EX-01 Introduction to Kaggle and Data preprocessing

AIM:

To perform Data preprocessing in a data set downloaded from Kaggle. DATE:

EQUIPMENTS REQUIRED:

Hardware – PCs Anaconda – Python 3.7 Installation / Google Colab /Jupiter Notebook

RELATED THEORETICAL CONCEPT:

Kaggle : Kaggle, a subsidiary of Google LLC, is an online community of data scientists and machine learning practitioners. Kaggle allows users to find and publish data sets, explore and build models in a web-based data-science environment, work with other data scientists and machine learning engineers, and enter competitions to solve data science challenges.

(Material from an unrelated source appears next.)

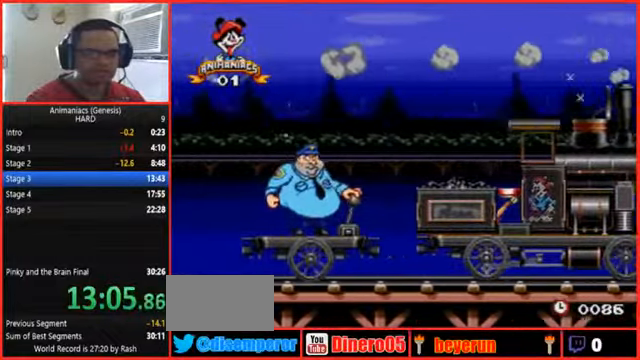
Gameplay with a controller (Nintendo layout); each line is a JSON object with the inputs held at the frame after it (dt_ms = milliseconds from this image to that frame). "events" lists button and stick changes between this image and that frame as [ms after this image, input, new state], when the widget could be followed in between. Not read: L1 L3 R3 START.
{"dt_ms": 500, "buttons": [], "events": []}
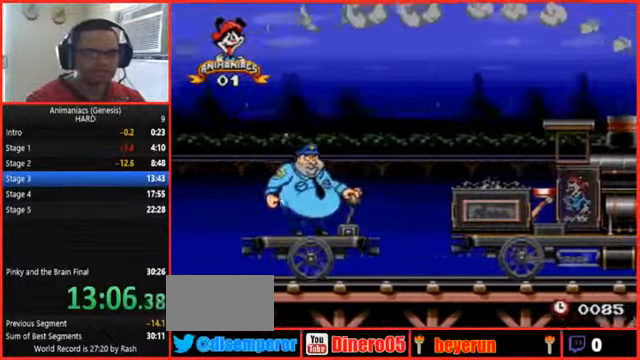
{"dt_ms": 500, "buttons": [], "events": [[100, "Y", "down"], [267, "Y", "up"]]}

Data Preprocessing: Pre-processing refers to the transformations applied to our data before feeding it to the algorithm. Data Preprocessing is a technique that is used to convert the raw data into a clean data set. In other words, whenever the data is gathered from different sources it is collected in raw format which is not feasible for the analysis. Data Preprocessing is the process of making data suitable for use while training a machine learning model. The dataset initially provided for training might not be in a ready-to-use state, for e.g. it might not be formatted properly, or may contain missing or null values.Solving all these problems using various methods is called Data Preprocessing.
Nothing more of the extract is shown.